- Autor: Edigey Jerzy
- Tytuł: Walizka z milionami
- Wydawnictwo: Czytelnik
- Seria: Z jamnikiem
- Rok wydania: 1975
- Nakład: 100290
- Recenzent: Mariusz Młyński
LINK Recenzja Wojciecha Dymarka
LINK Recenzja Wiesława Kota
We wrześniowy poranek czterej mężczyźni dokonują napadu na Spółdzielczy Bank Ludowy w Łowiczu; ich łupem padają ponad cztery miliony złotych. Podczas ustalania podziału pieniędzy dochodzi do nieporozumienia i szef szajki spada z urwiska nad Wisłą i ginie nie ujawniwszy miejsca przechowania walizki z milionami; pozostała trójka rozpoczyna więc jej poszukiwania.
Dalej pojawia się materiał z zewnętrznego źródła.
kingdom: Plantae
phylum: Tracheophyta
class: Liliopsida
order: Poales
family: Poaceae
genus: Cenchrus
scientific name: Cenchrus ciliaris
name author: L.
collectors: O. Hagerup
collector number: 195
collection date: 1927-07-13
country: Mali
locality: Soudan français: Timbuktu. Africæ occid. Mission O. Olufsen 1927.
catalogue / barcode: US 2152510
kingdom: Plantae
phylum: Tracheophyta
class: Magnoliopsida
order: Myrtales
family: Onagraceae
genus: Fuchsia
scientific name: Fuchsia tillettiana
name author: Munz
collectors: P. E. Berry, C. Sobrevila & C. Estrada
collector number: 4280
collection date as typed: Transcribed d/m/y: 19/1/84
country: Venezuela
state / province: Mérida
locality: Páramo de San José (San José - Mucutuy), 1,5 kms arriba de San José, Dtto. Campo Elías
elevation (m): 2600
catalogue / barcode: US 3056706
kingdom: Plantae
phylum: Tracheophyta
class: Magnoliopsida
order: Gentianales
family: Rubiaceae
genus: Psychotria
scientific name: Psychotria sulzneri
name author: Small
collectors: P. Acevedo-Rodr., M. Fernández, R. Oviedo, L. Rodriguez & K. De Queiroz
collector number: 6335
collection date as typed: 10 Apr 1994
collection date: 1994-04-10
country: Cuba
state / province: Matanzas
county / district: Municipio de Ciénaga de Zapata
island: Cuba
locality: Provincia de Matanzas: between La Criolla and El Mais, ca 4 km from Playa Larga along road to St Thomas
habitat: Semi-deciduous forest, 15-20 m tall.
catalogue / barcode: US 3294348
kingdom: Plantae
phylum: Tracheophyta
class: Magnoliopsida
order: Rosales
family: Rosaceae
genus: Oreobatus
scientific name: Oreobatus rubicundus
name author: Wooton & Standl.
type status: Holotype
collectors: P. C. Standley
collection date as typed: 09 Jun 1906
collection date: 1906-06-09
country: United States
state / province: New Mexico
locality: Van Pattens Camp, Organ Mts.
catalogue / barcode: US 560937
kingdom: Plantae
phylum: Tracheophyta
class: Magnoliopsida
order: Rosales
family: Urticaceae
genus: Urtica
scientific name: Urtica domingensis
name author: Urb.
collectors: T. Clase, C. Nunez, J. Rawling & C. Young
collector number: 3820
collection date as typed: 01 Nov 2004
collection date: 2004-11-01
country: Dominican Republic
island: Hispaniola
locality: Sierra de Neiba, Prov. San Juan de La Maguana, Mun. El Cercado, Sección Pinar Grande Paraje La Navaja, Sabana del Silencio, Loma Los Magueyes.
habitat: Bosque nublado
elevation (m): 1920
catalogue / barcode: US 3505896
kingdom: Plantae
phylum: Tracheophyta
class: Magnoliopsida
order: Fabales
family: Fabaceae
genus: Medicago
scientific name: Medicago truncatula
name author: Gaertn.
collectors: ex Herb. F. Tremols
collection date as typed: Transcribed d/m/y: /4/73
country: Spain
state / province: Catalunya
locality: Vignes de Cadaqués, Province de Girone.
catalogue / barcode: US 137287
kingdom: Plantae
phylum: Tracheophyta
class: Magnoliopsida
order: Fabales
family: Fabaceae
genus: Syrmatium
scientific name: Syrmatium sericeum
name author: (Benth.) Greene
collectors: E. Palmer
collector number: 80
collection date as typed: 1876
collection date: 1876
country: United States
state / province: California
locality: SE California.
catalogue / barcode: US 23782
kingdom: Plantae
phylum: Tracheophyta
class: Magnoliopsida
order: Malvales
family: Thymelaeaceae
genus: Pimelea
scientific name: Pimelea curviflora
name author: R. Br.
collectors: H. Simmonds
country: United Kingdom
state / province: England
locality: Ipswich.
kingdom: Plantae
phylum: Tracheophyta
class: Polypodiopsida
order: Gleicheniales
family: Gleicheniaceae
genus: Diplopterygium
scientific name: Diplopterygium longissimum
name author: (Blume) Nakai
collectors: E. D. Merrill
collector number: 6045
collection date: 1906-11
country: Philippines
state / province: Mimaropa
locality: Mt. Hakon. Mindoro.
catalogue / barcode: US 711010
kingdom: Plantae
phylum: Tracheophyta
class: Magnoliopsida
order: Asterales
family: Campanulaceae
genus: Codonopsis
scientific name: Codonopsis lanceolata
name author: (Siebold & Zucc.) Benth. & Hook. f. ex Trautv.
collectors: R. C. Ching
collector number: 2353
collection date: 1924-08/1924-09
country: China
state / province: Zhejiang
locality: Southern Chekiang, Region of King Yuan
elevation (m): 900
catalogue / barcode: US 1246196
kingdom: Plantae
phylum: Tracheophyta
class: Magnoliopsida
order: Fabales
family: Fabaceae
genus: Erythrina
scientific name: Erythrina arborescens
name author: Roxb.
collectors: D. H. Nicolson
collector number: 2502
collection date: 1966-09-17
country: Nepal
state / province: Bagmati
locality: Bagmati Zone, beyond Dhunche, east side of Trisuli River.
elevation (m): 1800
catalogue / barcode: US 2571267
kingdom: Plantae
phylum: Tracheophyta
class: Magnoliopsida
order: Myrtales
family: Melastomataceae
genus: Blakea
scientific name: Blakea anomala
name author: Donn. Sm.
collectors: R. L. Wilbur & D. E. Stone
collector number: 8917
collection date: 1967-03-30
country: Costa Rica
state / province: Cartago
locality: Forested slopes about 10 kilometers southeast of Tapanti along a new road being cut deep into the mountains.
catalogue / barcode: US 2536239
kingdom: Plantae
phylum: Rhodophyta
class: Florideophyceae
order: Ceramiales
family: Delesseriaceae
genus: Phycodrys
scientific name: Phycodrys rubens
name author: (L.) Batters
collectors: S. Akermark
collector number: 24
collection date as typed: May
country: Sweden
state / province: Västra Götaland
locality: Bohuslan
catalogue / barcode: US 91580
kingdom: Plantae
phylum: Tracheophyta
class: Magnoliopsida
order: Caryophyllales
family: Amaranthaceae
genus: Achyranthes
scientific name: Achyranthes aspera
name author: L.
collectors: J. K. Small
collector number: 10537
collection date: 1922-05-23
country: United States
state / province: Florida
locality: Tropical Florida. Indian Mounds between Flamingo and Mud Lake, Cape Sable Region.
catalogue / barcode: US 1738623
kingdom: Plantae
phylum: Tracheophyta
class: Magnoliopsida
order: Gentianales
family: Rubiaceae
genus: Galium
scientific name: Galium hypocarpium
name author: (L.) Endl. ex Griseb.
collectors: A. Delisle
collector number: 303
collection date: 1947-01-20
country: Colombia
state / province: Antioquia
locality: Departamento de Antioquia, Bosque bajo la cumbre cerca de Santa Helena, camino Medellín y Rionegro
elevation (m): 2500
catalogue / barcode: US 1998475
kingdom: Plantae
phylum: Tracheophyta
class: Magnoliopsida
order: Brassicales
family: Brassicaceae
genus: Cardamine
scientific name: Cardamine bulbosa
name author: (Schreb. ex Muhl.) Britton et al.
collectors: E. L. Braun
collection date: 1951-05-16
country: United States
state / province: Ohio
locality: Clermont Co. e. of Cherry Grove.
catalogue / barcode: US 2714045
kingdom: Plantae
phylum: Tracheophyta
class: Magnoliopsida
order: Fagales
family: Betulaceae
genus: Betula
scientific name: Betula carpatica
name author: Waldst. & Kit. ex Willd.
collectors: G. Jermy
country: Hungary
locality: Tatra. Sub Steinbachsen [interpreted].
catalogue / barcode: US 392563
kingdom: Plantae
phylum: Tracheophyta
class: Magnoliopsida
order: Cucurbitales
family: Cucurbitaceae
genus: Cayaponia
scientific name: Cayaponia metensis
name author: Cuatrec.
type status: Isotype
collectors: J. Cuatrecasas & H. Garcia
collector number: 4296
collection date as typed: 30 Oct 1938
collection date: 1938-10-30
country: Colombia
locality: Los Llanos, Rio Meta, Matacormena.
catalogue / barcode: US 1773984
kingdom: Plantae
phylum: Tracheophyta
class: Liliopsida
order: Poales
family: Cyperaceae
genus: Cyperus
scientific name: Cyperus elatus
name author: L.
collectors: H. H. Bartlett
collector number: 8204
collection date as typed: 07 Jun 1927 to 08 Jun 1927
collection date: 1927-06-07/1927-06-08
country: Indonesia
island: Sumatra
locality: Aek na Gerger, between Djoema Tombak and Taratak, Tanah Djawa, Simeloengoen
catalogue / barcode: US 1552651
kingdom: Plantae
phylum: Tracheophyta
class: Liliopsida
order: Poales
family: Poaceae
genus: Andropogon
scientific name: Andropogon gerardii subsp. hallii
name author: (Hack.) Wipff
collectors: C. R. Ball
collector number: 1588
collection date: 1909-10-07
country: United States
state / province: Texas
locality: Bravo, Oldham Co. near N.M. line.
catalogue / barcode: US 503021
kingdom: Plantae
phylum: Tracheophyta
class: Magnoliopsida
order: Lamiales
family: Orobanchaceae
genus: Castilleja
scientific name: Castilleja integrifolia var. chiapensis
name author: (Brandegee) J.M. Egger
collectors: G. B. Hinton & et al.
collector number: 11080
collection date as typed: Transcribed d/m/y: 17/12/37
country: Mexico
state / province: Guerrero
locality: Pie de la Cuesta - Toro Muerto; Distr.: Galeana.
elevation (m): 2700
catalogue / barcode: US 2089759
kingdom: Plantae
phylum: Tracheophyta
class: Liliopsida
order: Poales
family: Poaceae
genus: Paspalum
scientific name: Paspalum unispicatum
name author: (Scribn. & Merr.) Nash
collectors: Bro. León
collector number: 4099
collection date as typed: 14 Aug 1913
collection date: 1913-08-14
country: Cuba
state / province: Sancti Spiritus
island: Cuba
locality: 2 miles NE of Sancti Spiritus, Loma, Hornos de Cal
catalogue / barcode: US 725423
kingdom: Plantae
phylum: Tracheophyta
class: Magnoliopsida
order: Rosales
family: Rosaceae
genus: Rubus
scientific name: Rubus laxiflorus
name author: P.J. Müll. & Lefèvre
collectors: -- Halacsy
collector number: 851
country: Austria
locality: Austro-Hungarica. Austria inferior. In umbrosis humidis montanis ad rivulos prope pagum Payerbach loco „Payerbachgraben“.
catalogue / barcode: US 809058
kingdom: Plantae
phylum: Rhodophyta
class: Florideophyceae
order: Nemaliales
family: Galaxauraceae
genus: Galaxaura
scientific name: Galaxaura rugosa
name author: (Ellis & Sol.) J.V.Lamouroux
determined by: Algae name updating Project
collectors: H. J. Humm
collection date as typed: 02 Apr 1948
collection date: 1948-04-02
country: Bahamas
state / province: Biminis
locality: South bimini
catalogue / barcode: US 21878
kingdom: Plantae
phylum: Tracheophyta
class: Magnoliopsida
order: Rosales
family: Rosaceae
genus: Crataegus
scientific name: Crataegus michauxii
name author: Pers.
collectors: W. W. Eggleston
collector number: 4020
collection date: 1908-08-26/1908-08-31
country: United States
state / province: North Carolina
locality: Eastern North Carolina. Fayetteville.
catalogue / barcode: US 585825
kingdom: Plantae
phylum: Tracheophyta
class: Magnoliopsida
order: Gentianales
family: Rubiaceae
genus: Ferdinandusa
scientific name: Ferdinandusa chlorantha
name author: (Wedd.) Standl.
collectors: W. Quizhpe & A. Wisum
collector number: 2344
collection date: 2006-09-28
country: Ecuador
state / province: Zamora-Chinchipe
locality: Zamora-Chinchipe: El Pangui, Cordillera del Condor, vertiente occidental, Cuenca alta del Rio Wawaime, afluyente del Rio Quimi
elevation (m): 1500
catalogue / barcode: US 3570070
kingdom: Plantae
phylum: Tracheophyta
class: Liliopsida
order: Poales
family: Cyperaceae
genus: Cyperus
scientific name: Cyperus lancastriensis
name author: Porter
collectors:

Tymczasem milicja szybko odkrywa, że trup z Lasku Bielańskiego był zamieszany w napad na bank; sprawę przejmuje major Janusz Kaczanowski i podąża tropem trójki złodziei.
„Gang przestępczy jest zawsze solidarny, kiedy jego drogami idzie powodzenie. Solidarność ta w obliczu klęski pryska jak bańka mydlana” – można powiedzieć, że treść tej powieści sprowadza się do tych dwóch zdań. Książka jest bardzo przeciętna, jałowa i pusta, brakuje tutaj typowych dla Edigeya smaczków i przez to sprawia wrażenie rzemieślniczego milicyjniaka. Nie ma tu jakichś intrygujących postaci, barwnego tła, błyskotliwych rozmów, ciekawych cytatów, delikatnego humoru czy zabawnych spostrzeżeń; jest za to dużo jałowych przekomarzanek, przewidywalności i scen nie posuwających akcji do przodu. Najbardziej intryguje tutaj to, że trup się ściele wyjątkowo gęsto – jest ich tutaj aż sześć; poza tym jednak naprawdę nic nie zapadło mi w pamięć. Ale myślę, że znajdą się tacy czytelnicy, którym taka konwencja się spodoba – po prostu kwestia gustu. Wydano tę książkę tylko raz, wersji gazetowej nie znalazłem, świat filmu również się nią nie zainteresował, a za granicą wydano ją w 1981 roku po węgiersku („Milliòk a bőröndben”), zaś w 1982 i 1990 roku po rumuńsku („Valiza cu milioane”).